Source records

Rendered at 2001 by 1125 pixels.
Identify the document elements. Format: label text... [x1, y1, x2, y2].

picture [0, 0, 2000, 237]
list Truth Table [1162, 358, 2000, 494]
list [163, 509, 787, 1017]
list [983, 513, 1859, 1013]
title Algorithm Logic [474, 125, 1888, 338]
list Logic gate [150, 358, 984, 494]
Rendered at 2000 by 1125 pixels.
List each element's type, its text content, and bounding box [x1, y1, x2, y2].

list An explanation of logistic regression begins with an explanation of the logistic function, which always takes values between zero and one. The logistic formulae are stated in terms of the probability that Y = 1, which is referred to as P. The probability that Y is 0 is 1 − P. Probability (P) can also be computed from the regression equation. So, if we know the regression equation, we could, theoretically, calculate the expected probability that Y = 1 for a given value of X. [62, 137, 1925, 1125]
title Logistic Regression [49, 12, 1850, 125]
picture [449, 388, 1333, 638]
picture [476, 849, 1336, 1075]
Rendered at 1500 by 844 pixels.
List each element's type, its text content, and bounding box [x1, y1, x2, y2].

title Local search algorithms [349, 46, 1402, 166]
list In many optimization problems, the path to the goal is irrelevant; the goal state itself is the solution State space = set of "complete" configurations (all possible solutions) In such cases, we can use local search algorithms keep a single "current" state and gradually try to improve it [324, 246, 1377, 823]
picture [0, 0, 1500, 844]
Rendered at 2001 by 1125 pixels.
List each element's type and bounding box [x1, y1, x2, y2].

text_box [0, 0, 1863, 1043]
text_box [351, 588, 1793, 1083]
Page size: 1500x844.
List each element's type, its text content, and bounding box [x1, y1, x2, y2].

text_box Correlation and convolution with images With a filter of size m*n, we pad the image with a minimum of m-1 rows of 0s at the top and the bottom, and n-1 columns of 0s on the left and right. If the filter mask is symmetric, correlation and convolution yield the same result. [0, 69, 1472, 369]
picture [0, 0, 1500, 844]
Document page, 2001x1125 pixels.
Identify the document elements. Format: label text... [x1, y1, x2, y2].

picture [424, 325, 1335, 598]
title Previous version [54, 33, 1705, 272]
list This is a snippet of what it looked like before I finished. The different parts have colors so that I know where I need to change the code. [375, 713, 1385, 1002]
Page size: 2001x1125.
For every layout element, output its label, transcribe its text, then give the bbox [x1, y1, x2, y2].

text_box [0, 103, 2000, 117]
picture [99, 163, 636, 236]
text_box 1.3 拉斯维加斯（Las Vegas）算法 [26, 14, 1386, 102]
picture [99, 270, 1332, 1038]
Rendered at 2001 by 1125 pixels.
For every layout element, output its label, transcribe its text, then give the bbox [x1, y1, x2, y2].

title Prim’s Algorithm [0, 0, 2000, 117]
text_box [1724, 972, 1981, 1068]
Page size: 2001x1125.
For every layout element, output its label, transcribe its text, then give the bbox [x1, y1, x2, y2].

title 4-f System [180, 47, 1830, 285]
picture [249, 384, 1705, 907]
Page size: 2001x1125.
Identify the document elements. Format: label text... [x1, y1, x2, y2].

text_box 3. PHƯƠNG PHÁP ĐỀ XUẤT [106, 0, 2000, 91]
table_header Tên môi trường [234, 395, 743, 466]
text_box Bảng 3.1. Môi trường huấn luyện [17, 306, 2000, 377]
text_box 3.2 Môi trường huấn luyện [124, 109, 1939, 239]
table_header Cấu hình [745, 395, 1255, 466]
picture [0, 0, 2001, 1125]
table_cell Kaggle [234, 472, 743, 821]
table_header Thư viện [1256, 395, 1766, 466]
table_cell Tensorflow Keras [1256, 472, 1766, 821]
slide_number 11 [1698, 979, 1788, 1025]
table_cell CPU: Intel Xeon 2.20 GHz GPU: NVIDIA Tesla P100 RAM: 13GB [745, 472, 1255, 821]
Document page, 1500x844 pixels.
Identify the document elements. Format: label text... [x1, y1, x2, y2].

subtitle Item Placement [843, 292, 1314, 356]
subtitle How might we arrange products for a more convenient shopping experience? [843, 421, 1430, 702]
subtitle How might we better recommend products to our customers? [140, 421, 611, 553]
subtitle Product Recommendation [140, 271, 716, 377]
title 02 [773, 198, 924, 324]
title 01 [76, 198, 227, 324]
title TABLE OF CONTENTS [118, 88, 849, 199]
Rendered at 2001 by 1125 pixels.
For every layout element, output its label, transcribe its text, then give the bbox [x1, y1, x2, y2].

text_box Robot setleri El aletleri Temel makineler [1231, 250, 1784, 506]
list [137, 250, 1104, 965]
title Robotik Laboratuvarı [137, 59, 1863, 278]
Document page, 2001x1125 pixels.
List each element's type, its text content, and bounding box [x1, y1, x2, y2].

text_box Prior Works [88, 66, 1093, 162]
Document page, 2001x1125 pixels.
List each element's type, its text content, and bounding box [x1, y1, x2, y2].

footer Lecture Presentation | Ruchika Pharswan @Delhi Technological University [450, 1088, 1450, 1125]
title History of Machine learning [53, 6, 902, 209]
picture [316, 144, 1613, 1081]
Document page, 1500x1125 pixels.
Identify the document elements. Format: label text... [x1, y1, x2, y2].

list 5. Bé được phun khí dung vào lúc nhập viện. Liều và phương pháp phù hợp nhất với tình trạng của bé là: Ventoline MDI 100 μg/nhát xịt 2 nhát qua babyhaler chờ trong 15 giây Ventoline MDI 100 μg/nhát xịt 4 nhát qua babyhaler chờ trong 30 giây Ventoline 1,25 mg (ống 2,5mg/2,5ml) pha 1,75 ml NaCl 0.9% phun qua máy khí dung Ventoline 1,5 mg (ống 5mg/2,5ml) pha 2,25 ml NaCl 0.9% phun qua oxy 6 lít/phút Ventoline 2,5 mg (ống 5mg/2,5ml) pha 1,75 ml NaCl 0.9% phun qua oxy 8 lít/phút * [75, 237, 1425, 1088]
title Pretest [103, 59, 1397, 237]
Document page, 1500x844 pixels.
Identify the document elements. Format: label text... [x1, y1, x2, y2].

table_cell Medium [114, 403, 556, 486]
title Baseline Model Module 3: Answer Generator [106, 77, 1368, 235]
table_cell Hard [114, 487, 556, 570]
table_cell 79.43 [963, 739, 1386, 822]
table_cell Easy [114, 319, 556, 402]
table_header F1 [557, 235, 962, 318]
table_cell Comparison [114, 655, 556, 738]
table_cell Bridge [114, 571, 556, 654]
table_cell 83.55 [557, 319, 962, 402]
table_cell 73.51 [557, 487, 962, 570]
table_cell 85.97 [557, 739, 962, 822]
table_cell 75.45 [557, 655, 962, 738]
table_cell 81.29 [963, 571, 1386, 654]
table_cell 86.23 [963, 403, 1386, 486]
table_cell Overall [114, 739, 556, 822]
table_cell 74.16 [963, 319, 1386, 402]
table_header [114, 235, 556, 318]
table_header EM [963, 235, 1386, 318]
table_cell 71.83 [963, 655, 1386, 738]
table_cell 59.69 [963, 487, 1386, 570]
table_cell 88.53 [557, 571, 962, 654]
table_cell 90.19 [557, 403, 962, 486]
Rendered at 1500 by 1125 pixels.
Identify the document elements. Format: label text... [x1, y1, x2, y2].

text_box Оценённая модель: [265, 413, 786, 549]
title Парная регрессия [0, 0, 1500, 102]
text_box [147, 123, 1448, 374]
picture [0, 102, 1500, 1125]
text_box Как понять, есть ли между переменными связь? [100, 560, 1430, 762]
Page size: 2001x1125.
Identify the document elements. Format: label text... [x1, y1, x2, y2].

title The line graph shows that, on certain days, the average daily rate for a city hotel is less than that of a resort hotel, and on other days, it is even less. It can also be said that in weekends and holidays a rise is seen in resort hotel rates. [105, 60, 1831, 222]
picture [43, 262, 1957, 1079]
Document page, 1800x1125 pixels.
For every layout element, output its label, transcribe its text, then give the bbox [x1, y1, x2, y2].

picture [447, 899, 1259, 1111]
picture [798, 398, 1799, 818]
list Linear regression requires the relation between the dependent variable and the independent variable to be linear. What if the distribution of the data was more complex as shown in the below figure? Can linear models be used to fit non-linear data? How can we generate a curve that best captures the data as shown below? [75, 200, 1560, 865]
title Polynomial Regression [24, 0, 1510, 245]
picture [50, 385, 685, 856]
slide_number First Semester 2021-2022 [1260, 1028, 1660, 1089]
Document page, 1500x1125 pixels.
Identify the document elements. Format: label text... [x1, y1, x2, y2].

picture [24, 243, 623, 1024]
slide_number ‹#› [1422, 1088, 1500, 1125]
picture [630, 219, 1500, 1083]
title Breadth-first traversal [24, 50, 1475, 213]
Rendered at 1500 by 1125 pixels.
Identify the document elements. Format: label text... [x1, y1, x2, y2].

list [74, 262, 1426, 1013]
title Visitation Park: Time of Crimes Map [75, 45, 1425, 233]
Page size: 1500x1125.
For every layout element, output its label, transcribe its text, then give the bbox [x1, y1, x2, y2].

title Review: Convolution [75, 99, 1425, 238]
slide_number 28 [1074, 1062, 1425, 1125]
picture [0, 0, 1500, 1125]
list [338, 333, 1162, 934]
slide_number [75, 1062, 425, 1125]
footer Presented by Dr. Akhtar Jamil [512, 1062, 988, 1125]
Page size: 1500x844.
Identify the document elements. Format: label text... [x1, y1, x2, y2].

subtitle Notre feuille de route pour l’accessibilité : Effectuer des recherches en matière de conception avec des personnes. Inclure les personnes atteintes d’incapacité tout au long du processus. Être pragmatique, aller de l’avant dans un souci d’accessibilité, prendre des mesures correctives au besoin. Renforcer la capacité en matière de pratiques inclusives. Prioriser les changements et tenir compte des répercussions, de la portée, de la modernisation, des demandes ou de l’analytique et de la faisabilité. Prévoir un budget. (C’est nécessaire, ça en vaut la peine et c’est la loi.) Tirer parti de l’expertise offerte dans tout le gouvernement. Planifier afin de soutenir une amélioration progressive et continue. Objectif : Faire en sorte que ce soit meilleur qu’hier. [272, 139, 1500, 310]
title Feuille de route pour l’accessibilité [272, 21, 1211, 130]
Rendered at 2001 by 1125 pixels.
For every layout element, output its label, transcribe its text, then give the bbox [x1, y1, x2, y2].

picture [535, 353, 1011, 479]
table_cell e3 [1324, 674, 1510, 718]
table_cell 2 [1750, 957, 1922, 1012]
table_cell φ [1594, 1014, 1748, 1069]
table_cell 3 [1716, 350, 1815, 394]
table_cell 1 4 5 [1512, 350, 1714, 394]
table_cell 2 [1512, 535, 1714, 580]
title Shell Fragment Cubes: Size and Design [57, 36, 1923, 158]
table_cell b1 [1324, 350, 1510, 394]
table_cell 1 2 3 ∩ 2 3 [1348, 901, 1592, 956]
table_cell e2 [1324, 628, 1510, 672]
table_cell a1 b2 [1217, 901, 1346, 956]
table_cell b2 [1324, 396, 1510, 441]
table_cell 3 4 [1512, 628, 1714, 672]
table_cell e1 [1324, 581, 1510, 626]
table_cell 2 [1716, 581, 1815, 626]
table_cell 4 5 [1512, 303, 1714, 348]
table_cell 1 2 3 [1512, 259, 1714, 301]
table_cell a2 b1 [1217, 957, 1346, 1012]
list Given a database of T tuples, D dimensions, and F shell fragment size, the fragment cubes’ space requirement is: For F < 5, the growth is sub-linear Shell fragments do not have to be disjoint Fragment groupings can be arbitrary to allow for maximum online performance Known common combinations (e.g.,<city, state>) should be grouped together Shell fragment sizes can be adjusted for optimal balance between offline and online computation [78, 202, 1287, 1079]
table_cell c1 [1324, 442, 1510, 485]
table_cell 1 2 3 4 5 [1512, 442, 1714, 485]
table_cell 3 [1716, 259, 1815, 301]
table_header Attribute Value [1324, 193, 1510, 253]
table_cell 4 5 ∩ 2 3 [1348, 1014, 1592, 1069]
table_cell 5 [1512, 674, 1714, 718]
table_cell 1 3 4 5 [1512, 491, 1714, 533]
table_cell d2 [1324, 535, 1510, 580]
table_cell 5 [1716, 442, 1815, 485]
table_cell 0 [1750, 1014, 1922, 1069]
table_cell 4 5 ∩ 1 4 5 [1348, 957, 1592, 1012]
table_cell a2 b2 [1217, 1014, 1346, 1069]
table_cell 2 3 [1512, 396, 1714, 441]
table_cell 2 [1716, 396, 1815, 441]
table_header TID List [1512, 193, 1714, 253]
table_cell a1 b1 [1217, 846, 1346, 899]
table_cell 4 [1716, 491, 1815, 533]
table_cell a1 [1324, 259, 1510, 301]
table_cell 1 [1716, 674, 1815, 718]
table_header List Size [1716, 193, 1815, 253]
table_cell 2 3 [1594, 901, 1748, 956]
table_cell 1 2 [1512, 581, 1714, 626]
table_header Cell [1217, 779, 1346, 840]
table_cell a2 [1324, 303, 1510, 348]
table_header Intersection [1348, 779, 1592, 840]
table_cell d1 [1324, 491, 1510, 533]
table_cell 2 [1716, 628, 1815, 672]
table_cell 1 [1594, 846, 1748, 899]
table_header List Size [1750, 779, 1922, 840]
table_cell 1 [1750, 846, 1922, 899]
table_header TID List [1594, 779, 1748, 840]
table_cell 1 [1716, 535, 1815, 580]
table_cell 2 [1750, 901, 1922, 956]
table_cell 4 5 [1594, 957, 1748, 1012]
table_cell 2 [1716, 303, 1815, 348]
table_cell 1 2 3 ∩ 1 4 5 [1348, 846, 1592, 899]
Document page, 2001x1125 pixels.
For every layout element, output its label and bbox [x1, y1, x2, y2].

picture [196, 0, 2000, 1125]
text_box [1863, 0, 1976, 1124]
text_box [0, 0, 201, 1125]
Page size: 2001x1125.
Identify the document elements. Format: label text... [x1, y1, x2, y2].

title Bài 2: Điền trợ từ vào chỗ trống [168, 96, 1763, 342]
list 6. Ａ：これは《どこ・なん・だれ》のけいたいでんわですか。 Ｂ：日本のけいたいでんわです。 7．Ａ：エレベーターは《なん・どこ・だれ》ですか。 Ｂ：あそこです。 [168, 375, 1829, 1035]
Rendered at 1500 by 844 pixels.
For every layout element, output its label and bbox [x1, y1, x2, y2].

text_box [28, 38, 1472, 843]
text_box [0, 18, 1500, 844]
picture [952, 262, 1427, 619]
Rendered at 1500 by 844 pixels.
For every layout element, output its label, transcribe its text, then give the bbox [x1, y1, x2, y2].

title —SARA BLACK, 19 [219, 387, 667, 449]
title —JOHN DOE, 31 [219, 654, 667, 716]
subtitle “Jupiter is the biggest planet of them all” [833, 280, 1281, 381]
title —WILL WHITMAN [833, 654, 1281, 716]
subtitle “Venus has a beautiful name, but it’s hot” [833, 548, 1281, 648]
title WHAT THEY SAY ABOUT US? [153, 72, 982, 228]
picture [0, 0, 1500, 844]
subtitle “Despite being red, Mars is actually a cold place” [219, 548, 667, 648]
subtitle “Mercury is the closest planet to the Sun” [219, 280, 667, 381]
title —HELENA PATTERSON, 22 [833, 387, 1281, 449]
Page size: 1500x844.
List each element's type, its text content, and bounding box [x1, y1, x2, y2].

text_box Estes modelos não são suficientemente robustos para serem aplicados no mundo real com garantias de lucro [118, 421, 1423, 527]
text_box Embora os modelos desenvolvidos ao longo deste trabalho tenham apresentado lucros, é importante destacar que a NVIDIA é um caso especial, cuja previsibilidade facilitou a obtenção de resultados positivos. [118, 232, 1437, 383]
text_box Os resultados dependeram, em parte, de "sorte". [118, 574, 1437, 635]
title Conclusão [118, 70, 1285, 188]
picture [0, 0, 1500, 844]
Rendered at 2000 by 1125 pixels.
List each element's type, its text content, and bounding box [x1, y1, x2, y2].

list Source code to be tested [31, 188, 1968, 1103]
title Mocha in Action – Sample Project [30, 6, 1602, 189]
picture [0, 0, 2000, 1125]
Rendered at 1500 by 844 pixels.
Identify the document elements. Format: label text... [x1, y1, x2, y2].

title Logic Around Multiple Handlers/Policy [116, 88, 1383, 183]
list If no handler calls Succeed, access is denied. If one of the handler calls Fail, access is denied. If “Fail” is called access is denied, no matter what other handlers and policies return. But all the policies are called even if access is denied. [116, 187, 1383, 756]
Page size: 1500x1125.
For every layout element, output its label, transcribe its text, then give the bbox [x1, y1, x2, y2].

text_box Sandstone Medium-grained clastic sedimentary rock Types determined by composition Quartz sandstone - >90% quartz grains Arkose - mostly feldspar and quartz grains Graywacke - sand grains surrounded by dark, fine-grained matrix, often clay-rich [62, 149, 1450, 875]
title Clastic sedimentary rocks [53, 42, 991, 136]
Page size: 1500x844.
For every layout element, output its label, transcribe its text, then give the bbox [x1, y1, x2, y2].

▶ [Exercise]
Up to and including the line that contains "list [163, 509, 787, 1017]", output the records above exactly, beginning with their first line.

▶ [Task answer]
Rendered at 2001 by 1125 pixels.
Identify the document elements. Format: label text... [x1, y1, x2, y2].

picture [0, 0, 2000, 237]
list Truth Table [1162, 358, 2000, 494]
list [163, 509, 787, 1017]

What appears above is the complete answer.